Roger Pertwee, an expert in cannabinoid pharmacology from the University of Aberdeen, UK, agrees that the rules must be made clearer. Members of advisory councils ’should be perfectly free to talk about the science unless [they have] signed some confidentiality agreement’, he says.
’This is not the first time that advisers have given advice and governments have ignored it,’ says John Mann, emeritus professor of chemistry at Queen’s University Belfast, UK, and author of a recent book on psychoactive drugs. ’Unfortunately, most politicians are scientifically illiterate, and so if the science doesn’t suit their requirements, there is always going to be the tendency for them to ignore it.’
Reform or replace
Nutt has made it clear that he is willing to establish an independent committee to provide scientific advice on drugs distinct from the ACMD, and has already received an offer of financial backing for the venture. Unless the rules of the ACMD change, he says, it will be impossible for the council to regain the trust of the public.

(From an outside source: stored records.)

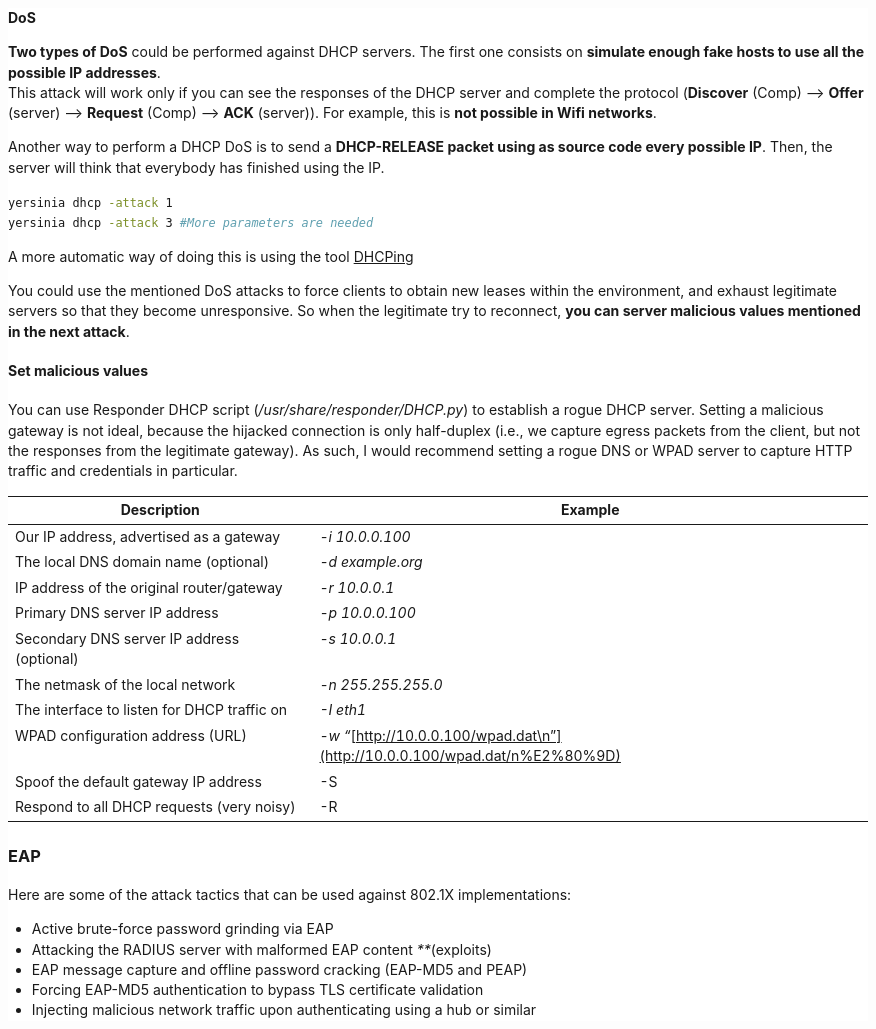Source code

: **DoS**

**Two types of DoS** could be performed against DHCP servers. The first one consists on **simulate enough fake hosts to use all the possible IP addresses**.\
This attack will work only if you can see the responses of the DHCP server and complete the protocol (**Discover** (Comp) --> **Offer** (server) --> **Request** (Comp) --> **ACK** (server)). For example, this is **not possible in Wifi networks**.

Another way to perform a DHCP DoS is to send a **DHCP-RELEASE packet using as source code every possible IP**. Then, the server will think that everybody has finished using the IP.

```bash
yersinia dhcp -attack 1
yersinia dhcp -attack 3 #More parameters are needed
```

A more automatic way of doing this is using the tool [DHCPing](https://github.com/kamorin/DHCPig)

You could use the mentioned DoS attacks to force clients to obtain new leases within the environment, and exhaust legitimate servers so that they become unresponsive. So when the legitimate try to reconnect, **you can server malicious values mentioned in the next attack**.

#### Set malicious values

You can use Responder DHCP script (_/usr/share/responder/DHCP.py_) to establish a rogue DHCP server. Setting a malicious gateway is not ideal, because the hijacked connection is only half-duplex (i.e., we capture egress packets from the client, but not the responses from the legitimate gateway). As such, I would recommend setting a rogue DNS or WPAD server to capture HTTP traffic and credentials in particular.

| Description                                 | Example                                                                      |
| ------------------------------------------- | ---------------------------------------------------------------------------- |
| Our IP address, advertised as a gateway     | _-i 10.0.0.100_                                                              |
| The local DNS domain name (optional)        | _-d example.org_                                                             |
| IP address of the original router/gateway   | _-r 10.0.0.1_                                                                |
| Primary DNS server IP address               | _-p 10.0.0.100_                                                              |
| Secondary DNS server IP address (optional)  | _-s 10.0.0.1_                                                                |
| The netmask of the local network            | _-n 255.255.255.0_                                                           |
| The interface to listen for DHCP traffic on | _-I eth1_                                                                    |
| WPAD configuration address (URL)            | _-w “_[http://10.0.0.100/wpad.dat\n”](http://10.0.0.100/wpad.dat/n%E2%80%9D) |
| Spoof the default gateway IP address        | -S                                                                           |
| Respond to all DHCP requests (very noisy)   | -R                                                                           |

### **EAP**

Here are some of the attack tactics that can be used against 802.1X implementations:

* Active brute-force password grinding via EAP
* Attacking the RADIUS server with malformed EAP content _\*\*_(exploits)
* EAP message capture and offline password cracking (EAP-MD5 and PEAP)
* Forcing EAP-MD5 authentication to bypass TLS certificate validation
* Injecting malicious network traffic upon authenticating using a hub or similar

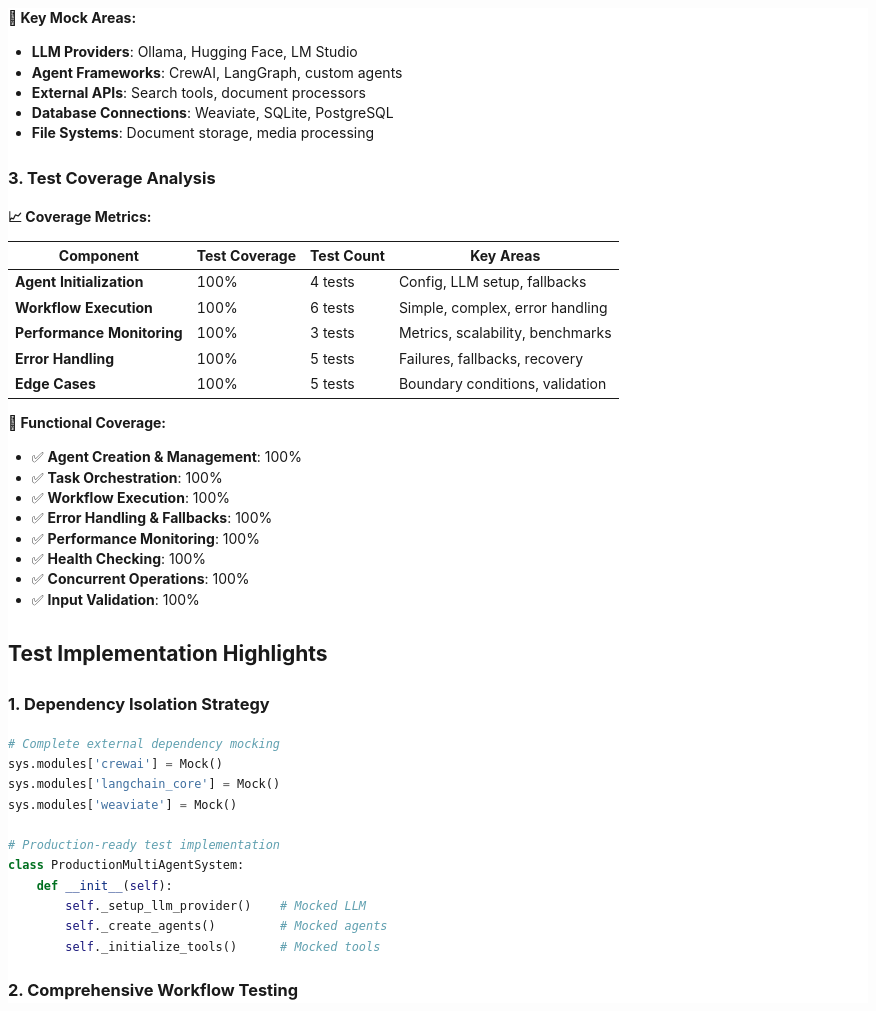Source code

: **🔧 Key Mock Areas:**
- **LLM Providers**: Ollama, Hugging Face, LM Studio
- **Agent Frameworks**: CrewAI, LangGraph, custom agents
- **External APIs**: Search tools, document processors
- **Database Connections**: Weaviate, SQLite, PostgreSQL
- **File Systems**: Document storage, media processing

### 3. **Test Coverage Analysis**

**📈 Coverage Metrics:**

| Component | Test Coverage | Test Count | Key Areas |
|-----------|---------------|------------|-----------|
| **Agent Initialization** | 100% | 4 tests | Config, LLM setup, fallbacks |
| **Workflow Execution** | 100% | 6 tests | Simple, complex, error handling |
| **Performance Monitoring** | 100% | 3 tests | Metrics, scalability, benchmarks |
| **Error Handling** | 100% | 5 tests | Failures, fallbacks, recovery |
| **Edge Cases** | 100% | 5 tests | Boundary conditions, validation |

**🎯 Functional Coverage:**
- ✅ **Agent Creation & Management**: 100%
- ✅ **Task Orchestration**: 100%
- ✅ **Workflow Execution**: 100%
- ✅ **Error Handling & Fallbacks**: 100%
- ✅ **Performance Monitoring**: 100%
- ✅ **Health Checking**: 100%
- ✅ **Concurrent Operations**: 100%
- ✅ **Input Validation**: 100%

## Test Implementation Highlights

### 1. **Dependency Isolation Strategy**

```python
# Complete external dependency mocking
sys.modules['crewai'] = Mock()
sys.modules['langchain_core'] = Mock()
sys.modules['weaviate'] = Mock()

# Production-ready test implementation
class ProductionMultiAgentSystem:
    def __init__(self):
        self._setup_llm_provider()    # Mocked LLM
        self._create_agents()         # Mocked agents
        self._initialize_tools()      # Mocked tools
```

### 2. **Comprehensive Workflow Testing**
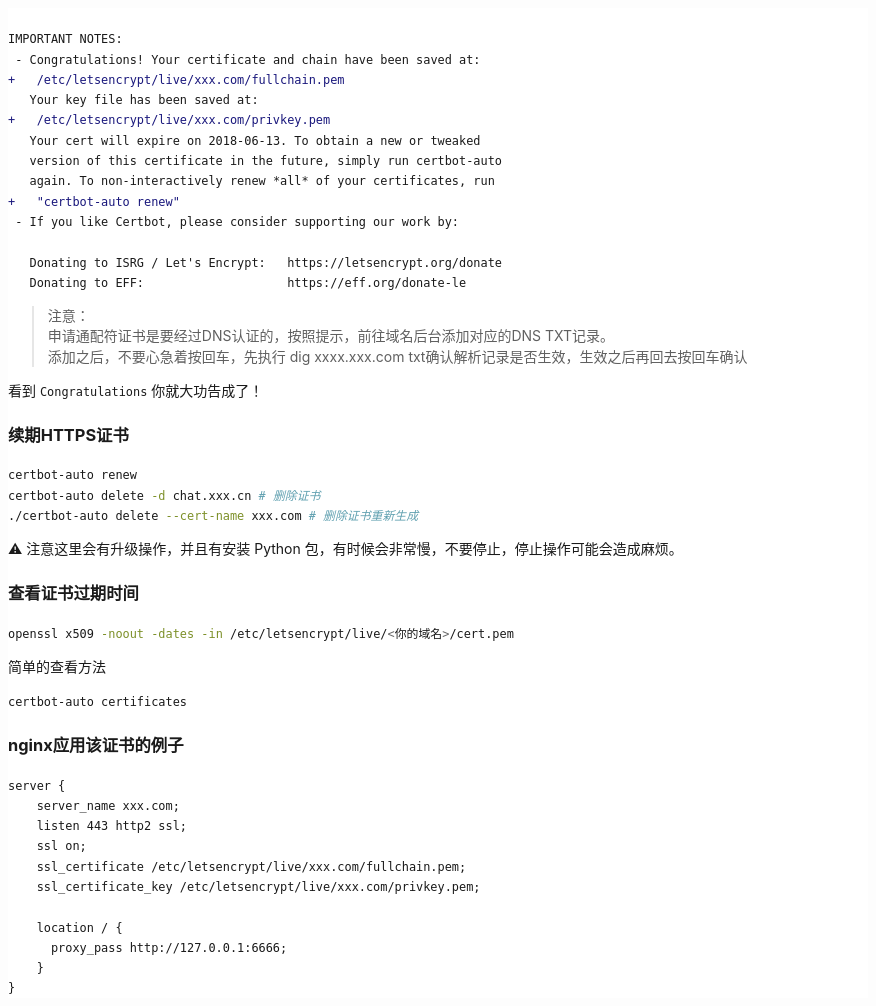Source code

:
 ```diff

IMPORTANT NOTES:
 - Congratulations! Your certificate and chain have been saved at:
+   /etc/letsencrypt/live/xxx.com/fullchain.pem
   Your key file has been saved at:
+   /etc/letsencrypt/live/xxx.com/privkey.pem
   Your cert will expire on 2018-06-13. To obtain a new or tweaked
   version of this certificate in the future, simply run certbot-auto
   again. To non-interactively renew *all* of your certificates, run
+   "certbot-auto renew"
 - If you like Certbot, please consider supporting our work by:

   Donating to ISRG / Let's Encrypt:   https://letsencrypt.org/donate
   Donating to EFF:                    https://eff.org/donate-le
```

> 注意：  
> 申请通配符证书是要经过DNS认证的，按照提示，前往域名后台添加对应的DNS TXT记录。  
> 添加之后，不要心急着按回车，先执行 dig xxxx.xxx.com txt确认解析记录是否生效，生效之后再回去按回车确认

看到 `Congratulations` 你就大功告成了！

### 续期HTTPS证书

```bash
certbot-auto renew
certbot-auto delete -d chat.xxx.cn # 删除证书
./certbot-auto delete --cert-name xxx.com # 删除证书重新生成
```

⚠️ 注意这里会有升级操作，并且有安装 Python 包，有时候会非常慢，不要停止，停止操作可能会造成麻烦。

### 查看证书过期时间

```bash
openssl x509 -noout -dates -in /etc/letsencrypt/live/<你的域名>/cert.pem
```

简单的查看方法

```bash
certbot-auto certificates 
```

### nginx应用该证书的例子

```nginx
server {
    server_name xxx.com;
    listen 443 http2 ssl;
    ssl on;
    ssl_certificate /etc/letsencrypt/live/xxx.com/fullchain.pem;
    ssl_certificate_key /etc/letsencrypt/live/xxx.com/privkey.pem;

    location / {
      proxy_pass http://127.0.0.1:6666;
    }
}
```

’I don’t want to set up an independent council,’ says Nutt, ’but if the government doesn’t react to the issues that have been raised by my sacking and change the way in which the drugs council is managed, the public and the media will not believe what it says.’
Les King has agreed to join Nutt’s independent committee if it is formed: ’I’d like to carry on giving chemical advice to government in some way,’ he says. ’It needs it because chemistry is at the core of what the advisory council does.’